* **ABOUT THIS TASK**: Would you transcribe the entries below word for word, omitting all images?

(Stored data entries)
**********

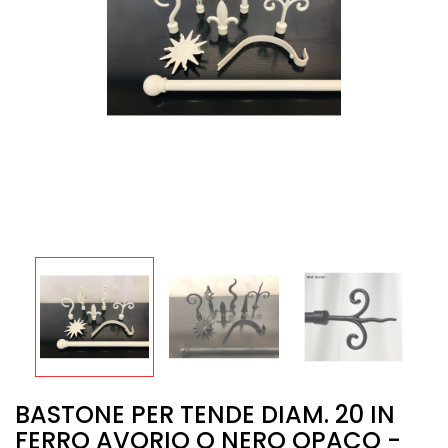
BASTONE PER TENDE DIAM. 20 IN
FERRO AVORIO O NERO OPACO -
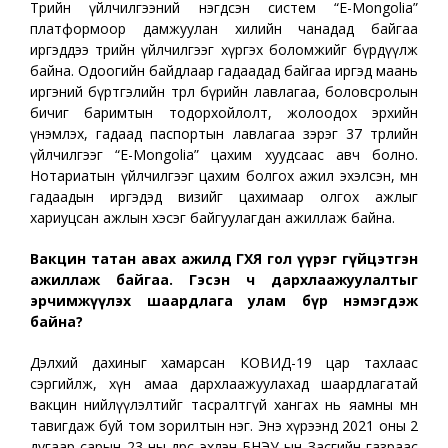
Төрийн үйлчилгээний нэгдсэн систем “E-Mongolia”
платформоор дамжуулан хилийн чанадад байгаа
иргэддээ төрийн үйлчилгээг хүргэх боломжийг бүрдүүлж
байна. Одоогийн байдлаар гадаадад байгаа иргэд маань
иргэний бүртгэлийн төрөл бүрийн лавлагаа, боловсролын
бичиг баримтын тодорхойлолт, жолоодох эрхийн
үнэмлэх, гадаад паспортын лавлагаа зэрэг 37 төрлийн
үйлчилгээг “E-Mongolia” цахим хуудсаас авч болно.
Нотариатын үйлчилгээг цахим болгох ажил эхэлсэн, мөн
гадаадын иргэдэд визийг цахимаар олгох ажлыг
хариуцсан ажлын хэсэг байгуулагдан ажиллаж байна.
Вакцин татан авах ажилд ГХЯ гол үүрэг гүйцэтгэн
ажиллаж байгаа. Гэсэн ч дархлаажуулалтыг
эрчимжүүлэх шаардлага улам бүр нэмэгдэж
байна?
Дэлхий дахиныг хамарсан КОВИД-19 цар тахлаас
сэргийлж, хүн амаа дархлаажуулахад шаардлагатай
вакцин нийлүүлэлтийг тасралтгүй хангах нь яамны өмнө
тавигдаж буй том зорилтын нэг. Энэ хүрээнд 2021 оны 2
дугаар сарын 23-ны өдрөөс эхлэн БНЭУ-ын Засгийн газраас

**********

* **RESULT**:
BASTONE PER TENDE DIAM. 20 IN
FERRO AVORIO O NERO OPACO -
Төрийн үйлчилгээний нэгдсэн систем “E-Mongolia”
платформоор дамжуулан хилийн чанадад байгаа
иргэддээ төрийн үйлчилгээг хүргэх боломжийг бүрдүүлж
байна. Одоогийн байдлаар гадаадад байгаа иргэд маань
иргэний бүртгэлийн төрөл бүрийн лавлагаа, боловсролын
бичиг баримтын тодорхойлолт, жолоодох эрхийн
үнэмлэх, гадаад паспортын лавлагаа зэрэг 37 төрлийн
үйлчилгээг “E-Mongolia” цахим хуудсаас авч болно.
Нотариатын үйлчилгээг цахим болгох ажил эхэлсэн, мөн
гадаадын иргэдэд визийг цахимаар олгох ажлыг
хариуцсан ажлын хэсэг байгуулагдан ажиллаж байна.
Вакцин татан авах ажилд ГХЯ гол үүрэг гүйцэтгэн
ажиллаж байгаа. Гэсэн ч дархлаажуулалтыг
эрчимжүүлэх шаардлага улам бүр нэмэгдэж
байна?
Дэлхий дахиныг хамарсан КОВИД-19 цар тахлаас
сэргийлж, хүн амаа дархлаажуулахад шаардлагатай
вакцин нийлүүлэлтийг тасралтгүй хангах нь яамны өмнө
тавигдаж буй том зорилтын нэг. Энэ хүрээнд 2021 оны 2
дугаар сарын 23-ны өдрөөс эхлэн БНЭУ-ын Засгийн газраас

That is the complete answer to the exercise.